**Exercise objective**. Transcribe the lines below word for word, starting at the line that contains "### §3058d. Additional" and ending with the last line of the rows, with both ends included.

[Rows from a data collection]

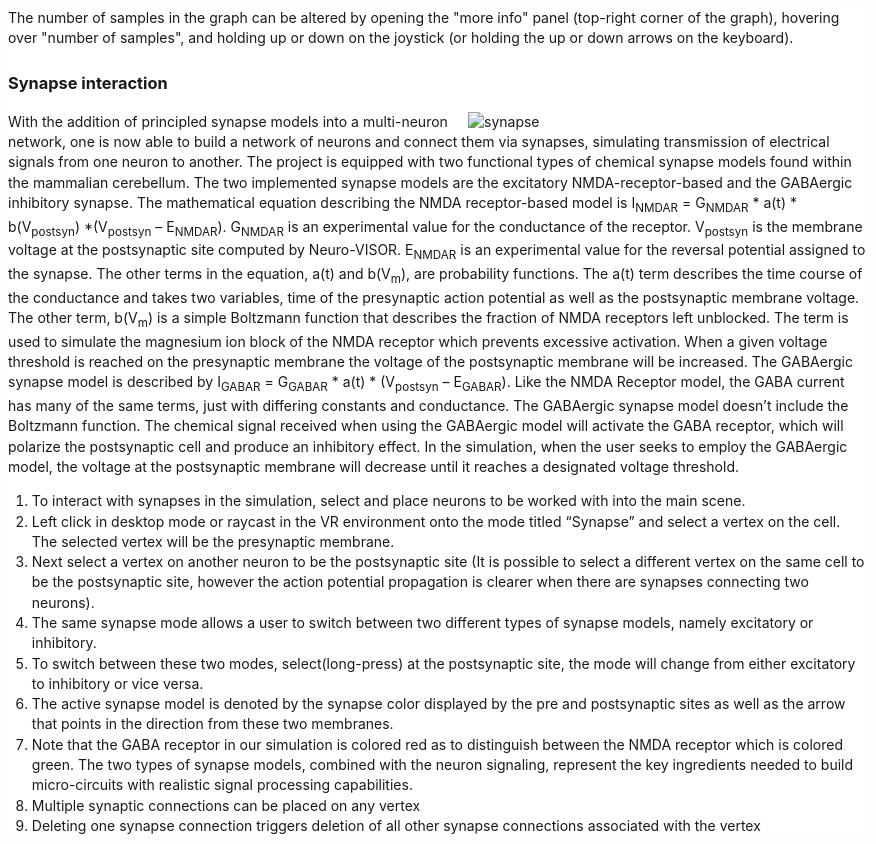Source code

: The number of samples in the graph can be altered by opening the "more info" panel (top-right corner of the graph), hovering over "number of samples", and holding up or down on the joystick (or holding the up or down arrows on the keyboard).

### Synapse interaction

<img src="https://i.imgur.com/foTasYW.png" alt="synapse" width="400" align="right"/>

With the addition of principled synapse models into a multi-neuron network, one is now able to build a network of neurons and connect them via synapses, simulating transmission of electrical signals from one neuron to another. The project is equipped with two functional types of chemical synapse models found within the mammalian cerebellum. The two implemented synapse models are the excitatory NMDA-receptor-based and the GABAergic inhibitory synapse. The mathematical equation describing the NMDA receptor-based model is I<sub>NMDAR</sub> = G<sub>NMDAR</sub> * a(t) * b(V<sub>postsyn</sub>) *(V<sub>postsyn</sub> – E<sub>NMDAR</sub>). G<sub>NMDAR</sub> is an experimental value for the conductance of the receptor. V<sub>postsyn</sub> is the membrane voltage at the postsynaptic site computed by Neuro-VISOR. E<sub>NMDAR</sub> is an experimental value for the reversal potential assigned to the synapse. The other terms in the equation, a(t) and b(V<sub>m</sub>), are probability functions. The a(t) term describes the time course of the conductance and takes two variables, time of the presynaptic action potential as well as the postsynaptic membrane voltage. The other term, b(V<sub>m</sub>) is a simple Boltzmann function that describes the fraction of NMDA receptors left unblocked. The term is used to simulate the magnesium ion block of the NMDA receptor which prevents excessive activation. When a given voltage threshold is reached on the presynaptic membrane the voltage of the postsynaptic membrane will be increased. The GABAergic synapse model is described by I<sub>GABAR</sub> = G<sub>GABAR</sub> * a(t) * (V<sub>postsyn</sub> – E<sub>GABAR</sub>). Like the NMDA Receptor model, the GABA current has many of the same terms, just with differing constants and conductance. The GABAergic synapse model doesn’t include the Boltzmann function. The chemical signal received when using the GABAergic model will activate the GABA receptor, which will polarize the postsynaptic cell and produce an inhibitory effect. In the simulation, when the user seeks to employ the GABAergic model, the voltage at the postsynaptic membrane will decrease until it reaches a designated voltage threshold.

1. To interact with synapses in the simulation, select and place neurons to be worked
with into the main scene.
2.  Left click in desktop mode or raycast in the VR environment onto the mode 
titled “Synapse” and select a vertex on the cell. The selected vertex will be the 
presynaptic membrane.
3. Next select a vertex on another neuron to be the postsynaptic site (It is possible to 
select a different vertex on the same cell to be the postsynaptic site, however the 
action potential propagation is clearer when there are synapses connecting two 
neurons).
4. The same synapse mode allows a user to switch between two different types of 
synapse models, namely excitatory or inhibitory.
5. To switch between these two modes, select(long-press) at the postsynaptic site, the mode will change from either excitatory to inhibitory or vice versa.
6. The active synapse model is denoted by the synapse color displayed by the pre and postsynaptic sites as well 
as the arrow that points in the direction from these two membranes.
7. Note that the GABA receptor in our simulation is colored red as to distinguish 
between the NMDA receptor which is colored green. The two types of synapse 
models, combined with the neuron signaling, represent the key ingredients needed
to build micro-circuits with realistic signal processing capabilities.
8. Multiple synaptic connections can be placed on any vertex
9. Deleting one synapse connection triggers deletion of all other synapse connections associated with the vertex
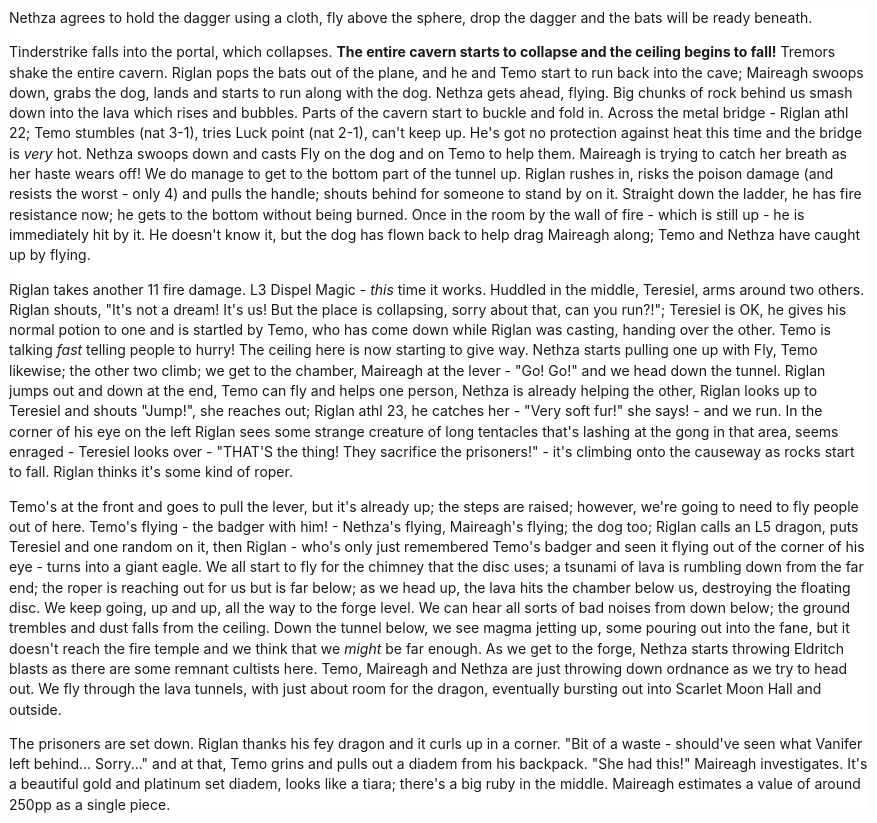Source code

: Nethza agrees to hold the dagger using a cloth, fly above the sphere, drop the dagger and the bats will be ready beneath.

Tinderstrike falls into the portal, which collapses. **The entire cavern starts to collapse and the ceiling begins to fall!** Tremors shake the entire cavern. Riglan pops the bats out of the plane, and he and Temo start to run back into the cave; Maireagh swoops down, grabs the dog, lands and starts to run along with the dog. Nethza gets ahead, flying. Big chunks of rock behind us smash down into the lava which rises and bubbles. Parts of the cavern start to buckle and fold in. Across the metal bridge - Riglan athl 22; Temo stumbles (nat 3-1), tries Luck point (nat 2-1), can't keep up. He's got no protection against heat this time and the bridge is *very* hot. Nethza swoops down and casts Fly on the dog and on Temo to help them. Maireagh is trying to catch her breath as her haste wears off! We do manage to get to the bottom part of the tunnel up. Riglan rushes in, risks the poison damage (and resists the worst - only 4) and pulls the handle; shouts behind for someone to stand by on it. Straight down the ladder, he has fire resistance now; he gets to the bottom without being burned. Once in the room by the wall of fire - which is still up - he is immediately hit by it. He doesn't know it, but the dog has flown back to help drag Maireagh along; Temo and Nethza have caught up by flying.

Riglan takes another 11 fire damage. L3 Dispel Magic - *this* time it works. Huddled in the middle, Teresiel, arms around two others. Riglan shouts, "It's not a dream! It's us! But the place is collapsing, sorry about that, can you run?!"; Teresiel is OK, he gives his normal potion to one and is startled by Temo, who has come down while Riglan was casting, handing over the other. Temo is talking *fast* telling people to hurry! The ceiling here is now starting to give way. Nethza starts pulling one up with Fly, Temo likewise; the other two climb; we get to the chamber, Maireagh at the lever - "Go! Go!" and we head down the tunnel. Riglan jumps out and down at the end, Temo can fly and helps one person, Nethza is already helping the other, Riglan looks up to Teresiel and shouts "Jump!", she reaches out; Riglan athl 23, he catches her - "Very soft fur!" she says! - and we run. In the corner of his eye on the left Riglan sees some strange creature of long tentacles that's lashing at the gong in that area, seems enraged - Teresiel looks over - "THAT'S the thing! They sacrifice the prisoners!" - it's climbing onto the causeway as rocks start to fall. Riglan thinks it's some kind of roper.

Temo's at the front and goes to pull the lever, but it's already up; the steps are raised; however, we're going to need to fly people out of here. Temo's flying - the badger with him! - Nethza's flying, Maireagh's flying; the dog too; Riglan calls an L5 dragon, puts Teresiel and one random on it, then Riglan - who's only just remembered Temo's badger and seen it flying out of the corner of his eye - turns into a giant eagle. We all start to fly for the chimney that the disc uses; a tsunami of lava is rumbling down from the far end; the roper is reaching out for us but is far below; as we head up, the lava hits the chamber below us, destroying the floating disc. We keep going, up and up, all the way to the forge level. We can hear all sorts of bad noises from down below; the ground trembles and dust falls from the ceiling. Down the tunnel below, we see magma jetting up, some pouring out into the fane, but it doesn't reach the fire temple and we think that we *might* be far enough. As we get to the forge, Nethza starts throwing Eldritch blasts as there are some remnant cultists here. Temo, Maireagh and Nethza are just throwing down ordnance as we try to head out. We fly through the lava tunnels, with just about room for the dragon, eventually bursting out into Scarlet Moon Hall and outside.

The prisoners are set down. Riglan thanks his fey dragon and it curls up in a corner. "Bit of a waste - should've seen what Vanifer left behind... Sorry..." and at that, Temo grins and pulls out a diadem from his backpack. "She had this!" Maireagh investigates. It's a beautiful gold and platinum set diadem, looks like a tiara; there's a big ruby in the middle. Maireagh estimates a value of around 250pp as a single piece.
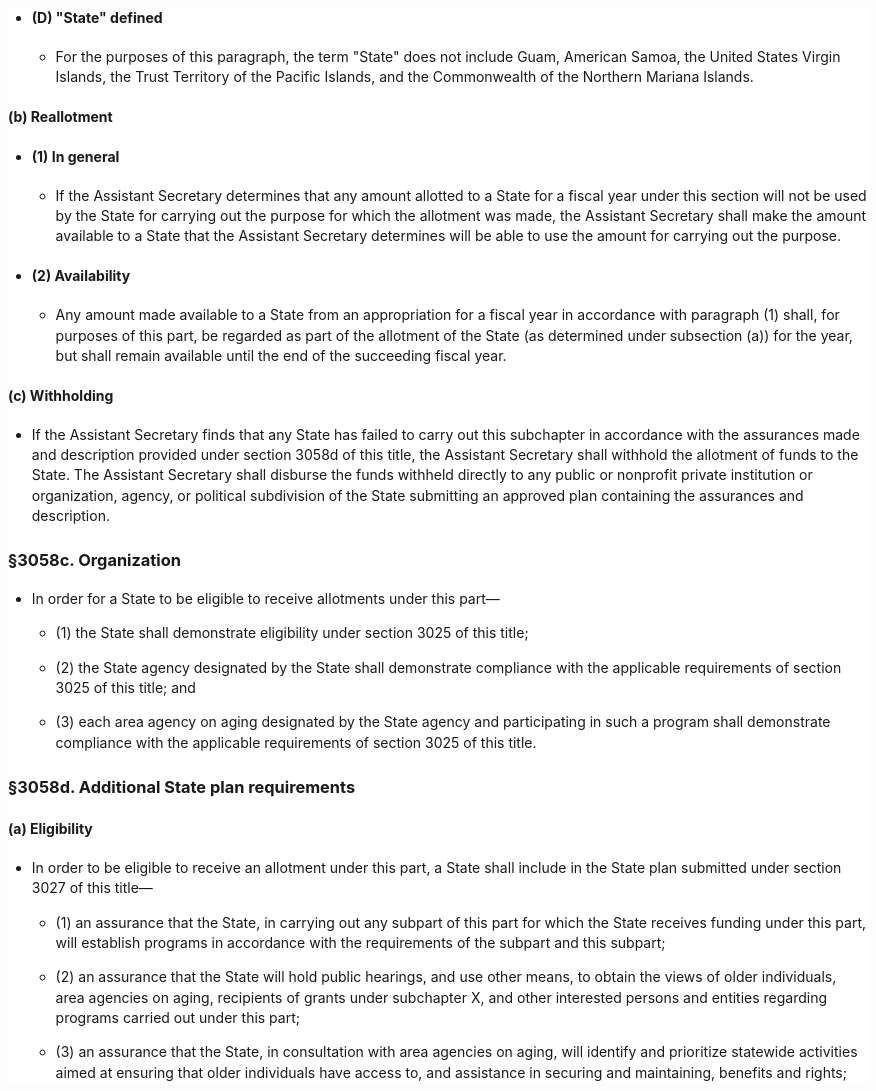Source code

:   * #### (D) "State" defined
    * For the purposes of this paragraph, the term "State" does not include Guam, American Samoa, the United States Virgin Islands, the Trust Territory of the Pacific Islands, and the Commonwealth of the Northern Mariana Islands.

#### (b) Reallotment
* #### (1) In general
  * If the Assistant Secretary determines that any amount allotted to a State for a fiscal year under this section will not be used by the State for carrying out the purpose for which the allotment was made, the Assistant Secretary shall make the amount available to a State that the Assistant Secretary determines will be able to use the amount for carrying out the purpose.

* #### (2) Availability
  * Any amount made available to a State from an appropriation for a fiscal year in accordance with paragraph (1) shall, for purposes of this part, be regarded as part of the allotment of the State (as determined under subsection (a)) for the year, but shall remain available until the end of the succeeding fiscal year.

#### (c) Withholding
* If the Assistant Secretary finds that any State has failed to carry out this subchapter in accordance with the assurances made and description provided under section 3058d of this title, the Assistant Secretary shall withhold the allotment of funds to the State. The Assistant Secretary shall disburse the funds withheld directly to any public or nonprofit private institution or organization, agency, or political subdivision of the State submitting an approved plan containing the assurances and description.

### §3058c. Organization
* In order for a State to be eligible to receive allotments under this part—

  * (1) the State shall demonstrate eligibility under section 3025 of this title;

  * (2) the State agency designated by the State shall demonstrate compliance with the applicable requirements of section 3025 of this title; and

  * (3) each area agency on aging designated by the State agency and participating in such a program shall demonstrate compliance with the applicable requirements of section 3025 of this title.

### §3058d. Additional State plan requirements
#### (a) Eligibility
* In order to be eligible to receive an allotment under this part, a State shall include in the State plan submitted under section 3027 of this title—

  * (1) an assurance that the State, in carrying out any subpart of this part for which the State receives funding under this part, will establish programs in accordance with the requirements of the subpart and this subpart;

  * (2) an assurance that the State will hold public hearings, and use other means, to obtain the views of older individuals, area agencies on aging, recipients of grants under subchapter X, and other interested persons and entities regarding programs carried out under this part;

  * (3) an assurance that the State, in consultation with area agencies on aging, will identify and prioritize statewide activities aimed at ensuring that older individuals have access to, and assistance in securing and maintaining, benefits and rights;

**Reply**.
### §3058d. Additional State plan requirements
#### (a) Eligibility
* In order to be eligible to receive an allotment under this part, a State shall include in the State plan submitted under section 3027 of this title—

  * (1) an assurance that the State, in carrying out any subpart of this part for which the State receives funding under this part, will establish programs in accordance with the requirements of the subpart and this subpart;

  * (2) an assurance that the State will hold public hearings, and use other means, to obtain the views of older individuals, area agencies on aging, recipients of grants under subchapter X, and other interested persons and entities regarding programs carried out under this part;

  * (3) an assurance that the State, in consultation with area agencies on aging, will identify and prioritize statewide activities aimed at ensuring that older individuals have access to, and assistance in securing and maintaining, benefits and rights;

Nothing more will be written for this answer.